DATA TO USE Start Marker

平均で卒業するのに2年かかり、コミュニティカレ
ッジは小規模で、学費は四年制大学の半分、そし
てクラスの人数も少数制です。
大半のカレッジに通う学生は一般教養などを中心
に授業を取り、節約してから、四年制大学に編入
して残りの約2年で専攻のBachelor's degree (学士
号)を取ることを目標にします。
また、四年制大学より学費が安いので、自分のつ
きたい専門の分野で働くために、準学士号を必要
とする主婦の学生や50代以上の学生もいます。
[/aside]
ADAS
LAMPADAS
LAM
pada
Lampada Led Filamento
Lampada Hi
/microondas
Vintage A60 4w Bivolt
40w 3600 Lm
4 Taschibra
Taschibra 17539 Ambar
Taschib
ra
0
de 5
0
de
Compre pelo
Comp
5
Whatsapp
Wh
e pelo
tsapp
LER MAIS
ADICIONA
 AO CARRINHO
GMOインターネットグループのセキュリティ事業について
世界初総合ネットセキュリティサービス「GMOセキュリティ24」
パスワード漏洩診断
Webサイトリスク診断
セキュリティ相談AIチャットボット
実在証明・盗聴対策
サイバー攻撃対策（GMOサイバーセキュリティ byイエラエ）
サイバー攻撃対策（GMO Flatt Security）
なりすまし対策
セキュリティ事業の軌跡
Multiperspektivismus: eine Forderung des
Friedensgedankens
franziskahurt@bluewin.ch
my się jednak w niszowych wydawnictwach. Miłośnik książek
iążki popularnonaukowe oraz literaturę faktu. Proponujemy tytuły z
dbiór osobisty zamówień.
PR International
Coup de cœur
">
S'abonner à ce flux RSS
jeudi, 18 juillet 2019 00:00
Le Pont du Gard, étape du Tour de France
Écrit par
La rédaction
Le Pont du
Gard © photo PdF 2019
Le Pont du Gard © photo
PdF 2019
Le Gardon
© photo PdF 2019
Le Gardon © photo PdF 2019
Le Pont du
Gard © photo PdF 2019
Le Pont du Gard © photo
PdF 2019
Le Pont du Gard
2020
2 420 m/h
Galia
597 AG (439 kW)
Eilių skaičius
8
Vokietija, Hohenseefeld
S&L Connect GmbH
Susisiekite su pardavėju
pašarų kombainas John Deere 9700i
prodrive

DATA TO USE End Marker

» **EXERCISE DESCRIPTION**: Generate an exact reproduction of all entries.

» **TASK SOLUTION**:
平均で卒業するのに2年かかり、コミュニティカレ
ッジは小規模で、学費は四年制大学の半分、そし
てクラスの人数も少数制です。
大半のカレッジに通う学生は一般教養などを中心
に授業を取り、節約してから、四年制大学に編入
して残りの約2年で専攻のBachelor's degree (学士
号)を取ることを目標にします。
また、四年制大学より学費が安いので、自分のつ
きたい専門の分野で働くために、準学士号を必要
とする主婦の学生や50代以上の学生もいます。
[/aside]
ADAS
LAMPADAS
LAM
pada
Lampada Led Filamento
Lampada Hi
/microondas
Vintage A60 4w Bivolt
40w 3600 Lm
4 Taschibra
Taschibra 17539 Ambar
Taschib
ra
0
de 5
0
de
Compre pelo
Comp
5
Whatsapp
Wh
e pelo
tsapp
LER MAIS
ADICIONA
 AO CARRINHO
GMOインターネットグループのセキュリティ事業について
世界初総合ネットセキュリティサービス「GMOセキュリティ24」
パスワード漏洩診断
Webサイトリスク診断
セキュリティ相談AIチャットボット
実在証明・盗聴対策
サイバー攻撃対策（GMOサイバーセキュリティ byイエラエ）
サイバー攻撃対策（GMO Flatt Security）
なりすまし対策
セキュリティ事業の軌跡
Multiperspektivismus: eine Forderung des
Friedensgedankens
franziskahurt@bluewin.ch
my się jednak w niszowych wydawnictwach. Miłośnik książek
iążki popularnonaukowe oraz literaturę faktu. Proponujemy tytuły z
dbiór osobisty zamówień.
PR International
Coup de cœur
">
S'abonner à ce flux RSS
jeudi, 18 juillet 2019 00:00
Le Pont du Gard, étape du Tour de France
Écrit par
La rédaction
Le Pont du
Gard © photo PdF 2019
Le Pont du Gard © photo
PdF 2019
Le Gardon
© photo PdF 2019
Le Gardon © photo PdF 2019
Le Pont du
Gard © photo PdF 2019
Le Pont du Gard © photo
PdF 2019
Le Pont du Gard
2020
2 420 m/h
Galia
597 AG (439 kW)
Eilių skaičius
8
Vokietija, Hohenseefeld
S&L Connect GmbH
Susisiekite su pardavėju
pašarų kombainas John Deere 9700i
prodrive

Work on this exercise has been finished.